# 2004 gto rear end thump/vibrate/growling noise



## 5.7RedGto (Jun 29, 2011)

hey guys so i have had my 04 gto for a year now and had no problems until a few weeks ago when my diff was making a noise. I had a warranty so brought it to a trans shop and my warranty company provided the trans shop with a used whole rear end to swap in. (Wasn't to happy about that one) Anyway since i got it back every time i take a turn like into a parking spot or drive way a noise comes from my rear end. It usually happens at idle speed to about 5mph at the most. It sounds like something is vibrating and thumping and sometimes sounds like something is rolling around in my trunk and hitting the side of it. Some times it will vibrate and thump and sometimes it sounds like something is hitting in the trunk. It can do it a couple times in a row or not at all. Ive researched the problem and i saw the driveshaft may be bad or the LSD could be bad. I took it back to the trans shop and they said they think my tire could be rubbing or the rotor. I really doubt it is due to this noise. Does anyone have any ideas or suggestions because this noise is driving me crazy. Thanks everyone


----------



## svede1212 (Nov 1, 2005)

Drain the diff, put in Torco 90w140 and 2 oz of *F-type* friction modifier. They probably didn't put in the right stuff.


----------



## 5.7RedGto (Jun 29, 2011)

should i get synthetic or regular gear oil?


----------



## GTO JUDGE (May 14, 2005)

5.7RedGto said:


> should i get synthetic or regular gear oil?


Synthetic. Surely that used rear end had a warranty? It should have. Call the trans place. Be animate you want them to service it, DO NOT allow them to sweet talk you or intimidate you.

Used rear end? What is the history of that used rear end? Was it one that had issues and was replaced by GM through GM warranty? Was it rebuilt? Was it serviced? 

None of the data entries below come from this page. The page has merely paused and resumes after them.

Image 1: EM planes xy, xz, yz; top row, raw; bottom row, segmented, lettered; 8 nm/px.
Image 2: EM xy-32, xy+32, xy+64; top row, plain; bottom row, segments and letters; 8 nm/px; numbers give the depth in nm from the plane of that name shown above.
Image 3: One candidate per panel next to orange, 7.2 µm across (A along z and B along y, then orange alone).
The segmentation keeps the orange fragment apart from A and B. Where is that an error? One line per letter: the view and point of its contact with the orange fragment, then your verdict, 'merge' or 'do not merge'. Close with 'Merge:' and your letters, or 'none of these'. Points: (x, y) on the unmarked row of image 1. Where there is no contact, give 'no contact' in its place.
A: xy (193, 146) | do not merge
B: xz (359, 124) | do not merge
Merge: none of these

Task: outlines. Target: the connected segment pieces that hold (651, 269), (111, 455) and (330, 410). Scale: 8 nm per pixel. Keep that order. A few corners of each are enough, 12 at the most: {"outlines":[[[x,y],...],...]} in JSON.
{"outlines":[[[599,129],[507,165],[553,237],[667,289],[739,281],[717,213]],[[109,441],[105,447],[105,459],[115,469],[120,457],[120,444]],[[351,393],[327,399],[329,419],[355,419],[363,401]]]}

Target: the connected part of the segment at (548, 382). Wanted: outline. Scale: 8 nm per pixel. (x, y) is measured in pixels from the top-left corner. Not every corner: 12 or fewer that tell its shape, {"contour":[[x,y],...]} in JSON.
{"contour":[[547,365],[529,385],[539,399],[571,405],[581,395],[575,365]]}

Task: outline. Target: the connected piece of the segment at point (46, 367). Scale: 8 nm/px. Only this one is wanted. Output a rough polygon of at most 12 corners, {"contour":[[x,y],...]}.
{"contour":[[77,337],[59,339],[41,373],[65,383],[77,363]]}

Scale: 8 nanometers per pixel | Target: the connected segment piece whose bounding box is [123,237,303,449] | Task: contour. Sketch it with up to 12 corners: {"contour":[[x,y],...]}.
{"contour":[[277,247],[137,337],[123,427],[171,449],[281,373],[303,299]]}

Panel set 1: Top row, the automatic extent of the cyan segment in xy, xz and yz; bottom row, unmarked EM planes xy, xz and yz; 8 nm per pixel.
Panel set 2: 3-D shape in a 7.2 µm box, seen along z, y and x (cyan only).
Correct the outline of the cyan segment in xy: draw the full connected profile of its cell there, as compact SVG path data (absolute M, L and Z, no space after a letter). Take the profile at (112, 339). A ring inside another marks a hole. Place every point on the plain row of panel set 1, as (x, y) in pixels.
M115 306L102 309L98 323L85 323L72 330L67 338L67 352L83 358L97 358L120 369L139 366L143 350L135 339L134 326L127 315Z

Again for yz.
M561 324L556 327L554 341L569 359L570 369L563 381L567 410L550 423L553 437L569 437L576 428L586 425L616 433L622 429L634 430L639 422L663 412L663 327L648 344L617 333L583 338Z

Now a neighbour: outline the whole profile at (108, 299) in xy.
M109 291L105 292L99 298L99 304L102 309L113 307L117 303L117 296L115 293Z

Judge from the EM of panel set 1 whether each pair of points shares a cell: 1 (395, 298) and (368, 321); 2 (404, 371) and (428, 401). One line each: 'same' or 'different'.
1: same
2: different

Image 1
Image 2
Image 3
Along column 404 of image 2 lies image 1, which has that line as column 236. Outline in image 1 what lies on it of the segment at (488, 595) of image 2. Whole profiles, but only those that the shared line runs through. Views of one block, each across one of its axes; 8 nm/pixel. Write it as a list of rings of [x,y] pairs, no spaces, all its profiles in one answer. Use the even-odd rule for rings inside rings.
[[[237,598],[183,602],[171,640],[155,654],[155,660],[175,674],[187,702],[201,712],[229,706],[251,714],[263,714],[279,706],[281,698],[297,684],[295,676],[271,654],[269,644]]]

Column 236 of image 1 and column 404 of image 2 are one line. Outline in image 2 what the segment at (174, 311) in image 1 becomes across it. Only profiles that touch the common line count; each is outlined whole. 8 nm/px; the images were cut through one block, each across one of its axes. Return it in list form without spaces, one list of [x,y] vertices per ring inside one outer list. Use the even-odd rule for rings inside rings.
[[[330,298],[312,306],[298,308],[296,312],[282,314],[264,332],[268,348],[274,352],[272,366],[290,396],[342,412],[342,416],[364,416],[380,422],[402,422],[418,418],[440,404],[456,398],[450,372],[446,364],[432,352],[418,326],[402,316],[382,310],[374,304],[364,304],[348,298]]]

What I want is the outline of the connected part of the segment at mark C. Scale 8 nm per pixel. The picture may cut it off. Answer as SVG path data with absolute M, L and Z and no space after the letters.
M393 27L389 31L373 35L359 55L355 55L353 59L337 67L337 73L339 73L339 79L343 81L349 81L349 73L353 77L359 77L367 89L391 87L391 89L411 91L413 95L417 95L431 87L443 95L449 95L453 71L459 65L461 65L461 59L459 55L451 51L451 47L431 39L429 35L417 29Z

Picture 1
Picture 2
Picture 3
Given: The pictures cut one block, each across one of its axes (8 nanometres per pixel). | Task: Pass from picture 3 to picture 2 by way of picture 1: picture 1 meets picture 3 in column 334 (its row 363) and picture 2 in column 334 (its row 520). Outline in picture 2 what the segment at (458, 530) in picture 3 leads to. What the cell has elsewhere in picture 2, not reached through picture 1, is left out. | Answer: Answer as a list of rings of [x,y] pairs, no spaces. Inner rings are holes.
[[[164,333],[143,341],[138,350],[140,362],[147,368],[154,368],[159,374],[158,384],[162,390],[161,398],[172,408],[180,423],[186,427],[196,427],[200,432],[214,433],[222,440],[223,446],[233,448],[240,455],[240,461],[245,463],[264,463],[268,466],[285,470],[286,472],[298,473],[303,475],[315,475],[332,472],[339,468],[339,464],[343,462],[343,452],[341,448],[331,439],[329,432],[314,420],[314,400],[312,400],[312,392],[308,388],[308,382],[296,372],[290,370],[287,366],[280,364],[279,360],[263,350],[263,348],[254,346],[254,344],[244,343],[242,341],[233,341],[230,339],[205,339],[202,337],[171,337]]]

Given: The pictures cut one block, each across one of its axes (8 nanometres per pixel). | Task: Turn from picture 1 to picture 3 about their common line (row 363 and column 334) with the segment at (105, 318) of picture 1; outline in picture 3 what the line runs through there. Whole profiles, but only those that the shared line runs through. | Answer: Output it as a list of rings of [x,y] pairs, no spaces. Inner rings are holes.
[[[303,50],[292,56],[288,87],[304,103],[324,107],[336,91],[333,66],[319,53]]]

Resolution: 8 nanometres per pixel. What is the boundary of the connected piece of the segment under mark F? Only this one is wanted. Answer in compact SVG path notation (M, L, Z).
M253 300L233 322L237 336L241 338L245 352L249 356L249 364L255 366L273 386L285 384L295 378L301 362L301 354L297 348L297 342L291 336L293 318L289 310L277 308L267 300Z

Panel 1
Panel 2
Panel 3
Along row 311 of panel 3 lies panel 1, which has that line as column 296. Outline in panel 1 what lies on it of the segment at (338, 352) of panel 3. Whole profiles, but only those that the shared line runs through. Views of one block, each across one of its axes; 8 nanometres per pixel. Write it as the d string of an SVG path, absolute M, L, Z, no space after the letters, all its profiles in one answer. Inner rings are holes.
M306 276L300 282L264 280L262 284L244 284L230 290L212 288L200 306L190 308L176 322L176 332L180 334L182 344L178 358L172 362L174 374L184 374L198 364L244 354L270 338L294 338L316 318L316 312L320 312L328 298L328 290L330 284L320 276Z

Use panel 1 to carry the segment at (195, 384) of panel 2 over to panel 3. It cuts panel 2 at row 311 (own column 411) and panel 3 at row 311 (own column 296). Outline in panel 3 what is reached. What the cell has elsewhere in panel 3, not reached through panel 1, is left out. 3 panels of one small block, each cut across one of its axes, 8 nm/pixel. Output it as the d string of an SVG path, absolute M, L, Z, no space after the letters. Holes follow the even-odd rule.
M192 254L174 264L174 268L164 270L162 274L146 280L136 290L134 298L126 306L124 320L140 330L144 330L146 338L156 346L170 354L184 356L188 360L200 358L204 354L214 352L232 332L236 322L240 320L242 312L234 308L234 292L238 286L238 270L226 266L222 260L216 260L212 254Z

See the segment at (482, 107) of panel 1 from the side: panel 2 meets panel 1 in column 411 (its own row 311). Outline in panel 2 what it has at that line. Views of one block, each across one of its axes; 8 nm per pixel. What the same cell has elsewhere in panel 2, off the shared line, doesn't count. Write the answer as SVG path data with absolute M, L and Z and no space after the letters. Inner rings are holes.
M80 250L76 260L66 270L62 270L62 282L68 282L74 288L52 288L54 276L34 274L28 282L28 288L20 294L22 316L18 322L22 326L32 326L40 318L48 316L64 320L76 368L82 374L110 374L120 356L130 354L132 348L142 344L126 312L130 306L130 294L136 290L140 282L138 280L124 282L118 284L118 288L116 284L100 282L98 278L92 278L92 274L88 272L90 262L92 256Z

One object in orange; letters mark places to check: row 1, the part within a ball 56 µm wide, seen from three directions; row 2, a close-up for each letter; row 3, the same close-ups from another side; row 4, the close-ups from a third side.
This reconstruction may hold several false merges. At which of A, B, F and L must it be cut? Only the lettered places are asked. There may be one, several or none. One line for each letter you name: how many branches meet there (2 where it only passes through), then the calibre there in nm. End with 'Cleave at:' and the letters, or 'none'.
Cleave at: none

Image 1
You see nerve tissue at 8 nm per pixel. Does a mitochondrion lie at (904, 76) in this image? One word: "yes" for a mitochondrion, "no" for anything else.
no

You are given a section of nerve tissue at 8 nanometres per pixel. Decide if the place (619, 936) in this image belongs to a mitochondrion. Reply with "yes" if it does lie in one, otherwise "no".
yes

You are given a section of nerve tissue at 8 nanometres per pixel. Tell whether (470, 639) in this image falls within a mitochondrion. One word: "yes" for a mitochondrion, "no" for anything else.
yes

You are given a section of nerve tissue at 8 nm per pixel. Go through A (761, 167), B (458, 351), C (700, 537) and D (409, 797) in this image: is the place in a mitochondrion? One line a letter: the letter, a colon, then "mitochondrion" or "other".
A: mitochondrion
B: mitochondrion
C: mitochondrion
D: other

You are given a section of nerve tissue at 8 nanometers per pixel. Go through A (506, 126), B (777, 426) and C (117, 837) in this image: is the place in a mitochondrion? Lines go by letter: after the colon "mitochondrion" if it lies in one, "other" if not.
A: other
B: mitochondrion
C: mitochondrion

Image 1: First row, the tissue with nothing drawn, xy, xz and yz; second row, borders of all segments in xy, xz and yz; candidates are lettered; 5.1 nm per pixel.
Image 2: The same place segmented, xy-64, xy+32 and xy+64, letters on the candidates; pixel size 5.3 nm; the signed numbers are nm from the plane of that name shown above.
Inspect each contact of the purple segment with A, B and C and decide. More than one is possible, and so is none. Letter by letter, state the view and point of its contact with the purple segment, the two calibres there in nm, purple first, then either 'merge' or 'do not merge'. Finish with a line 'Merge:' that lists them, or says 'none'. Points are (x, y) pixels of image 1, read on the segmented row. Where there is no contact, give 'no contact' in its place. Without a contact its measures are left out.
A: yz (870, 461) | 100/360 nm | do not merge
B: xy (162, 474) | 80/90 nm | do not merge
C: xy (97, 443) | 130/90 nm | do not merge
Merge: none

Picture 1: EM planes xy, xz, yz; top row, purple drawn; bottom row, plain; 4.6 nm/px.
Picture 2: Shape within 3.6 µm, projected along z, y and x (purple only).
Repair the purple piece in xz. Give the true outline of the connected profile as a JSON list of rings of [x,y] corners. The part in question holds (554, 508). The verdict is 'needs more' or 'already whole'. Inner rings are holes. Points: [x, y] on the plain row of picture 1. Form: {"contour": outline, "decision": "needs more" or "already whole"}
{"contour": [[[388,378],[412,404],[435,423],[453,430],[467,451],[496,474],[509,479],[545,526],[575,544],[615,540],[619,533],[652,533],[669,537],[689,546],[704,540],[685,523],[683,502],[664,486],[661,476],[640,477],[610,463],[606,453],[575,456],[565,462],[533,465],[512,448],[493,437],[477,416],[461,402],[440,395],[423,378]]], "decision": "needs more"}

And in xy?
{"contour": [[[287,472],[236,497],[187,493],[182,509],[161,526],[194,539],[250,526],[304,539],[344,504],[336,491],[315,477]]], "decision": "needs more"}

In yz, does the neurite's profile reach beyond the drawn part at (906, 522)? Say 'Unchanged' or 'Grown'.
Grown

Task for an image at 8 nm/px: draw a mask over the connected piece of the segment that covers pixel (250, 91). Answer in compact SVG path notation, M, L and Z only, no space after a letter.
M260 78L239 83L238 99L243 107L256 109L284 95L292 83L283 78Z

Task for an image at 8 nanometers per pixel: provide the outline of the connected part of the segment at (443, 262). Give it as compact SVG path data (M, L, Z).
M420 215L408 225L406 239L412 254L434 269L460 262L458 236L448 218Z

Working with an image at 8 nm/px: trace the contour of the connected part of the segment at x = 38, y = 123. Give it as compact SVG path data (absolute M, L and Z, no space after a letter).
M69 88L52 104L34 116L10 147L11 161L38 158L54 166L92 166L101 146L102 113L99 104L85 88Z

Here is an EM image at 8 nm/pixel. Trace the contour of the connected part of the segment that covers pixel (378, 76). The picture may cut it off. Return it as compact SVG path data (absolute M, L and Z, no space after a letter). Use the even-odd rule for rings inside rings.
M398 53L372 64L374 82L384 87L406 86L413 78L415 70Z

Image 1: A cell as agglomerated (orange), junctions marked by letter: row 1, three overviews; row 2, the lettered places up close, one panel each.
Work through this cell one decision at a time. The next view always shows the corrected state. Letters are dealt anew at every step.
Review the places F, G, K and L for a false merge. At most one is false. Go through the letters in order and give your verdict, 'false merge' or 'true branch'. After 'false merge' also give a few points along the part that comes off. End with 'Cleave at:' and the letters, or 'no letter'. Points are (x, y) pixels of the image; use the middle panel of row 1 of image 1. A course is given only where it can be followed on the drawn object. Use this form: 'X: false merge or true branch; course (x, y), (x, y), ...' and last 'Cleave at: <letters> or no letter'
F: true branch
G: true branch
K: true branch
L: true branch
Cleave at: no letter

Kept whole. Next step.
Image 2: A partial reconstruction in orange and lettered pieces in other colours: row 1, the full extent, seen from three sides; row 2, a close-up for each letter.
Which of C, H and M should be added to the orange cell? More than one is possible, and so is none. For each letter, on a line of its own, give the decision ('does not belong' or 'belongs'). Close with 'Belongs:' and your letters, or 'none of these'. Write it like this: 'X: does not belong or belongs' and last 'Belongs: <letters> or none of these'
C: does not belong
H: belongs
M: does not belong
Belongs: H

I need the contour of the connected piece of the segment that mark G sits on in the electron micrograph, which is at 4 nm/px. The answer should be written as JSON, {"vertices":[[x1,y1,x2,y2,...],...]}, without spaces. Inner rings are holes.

My bet is they don't have a clue on this rear end. MOST do not. Ask them if they know the history on these rear ends from the whine to the clunking noises to the proper amount of friction modifier and the CORRECT kind of friction modifier. Sounds to me you traded one problem for another.


----------



## svede1212 (Nov 1, 2005)

Dana Australia that made the rear end recommended regular and not synthetic fluid and Torco seems to work the best.


----------



## 5.7RedGto (Jun 29, 2011)

The rear end they installed does have a warranty and every time i call i tel them their work is NOT satisfactory and that they were recommended to me by a family mechanic which will no longer be the case if this isn't fixed. I had them get me new diff fluid and torch friction modifier and so far it seems to be fine. They originally told me though they were going to rebuild my diff which i was fine with and if not can't and need a new one, it would in fact be remanufactured. i called in the morning and they told me they were getting me a remanufactured rear which was basically new. Then after i got my car back and heard the noise i jacked up the rear and took off the diff cover and took a look at everything which led to me to call them yelling which in return got the truth out of them that it was a used rearend the warranty company provided. We came to a agreement that if causes me problems i will in fact get a new rearend which is a signed agreement. Some shops have some nerve!




GTO JUDGE said:


> Synthetic. Surely that used rear end had a warranty? It should have. Call the trans place. Be animate you want them to service it, DO NOT allow them to sweet talk you or intimidate you.
> 
> Used rear end? What is the history of that used rear end? Was it one that had issues and was replaced by GM through GM warranty? Was it rebuilt? Was it serviced?
> 
> My bet is they don't have a clue on this rear end. MOST do not. Ask them if they know the history on these rear ends from the whine to the clunking noises to the proper amount of friction modifier and the CORRECT kind of friction modifier. Sounds to me you traded one problem for another.


----------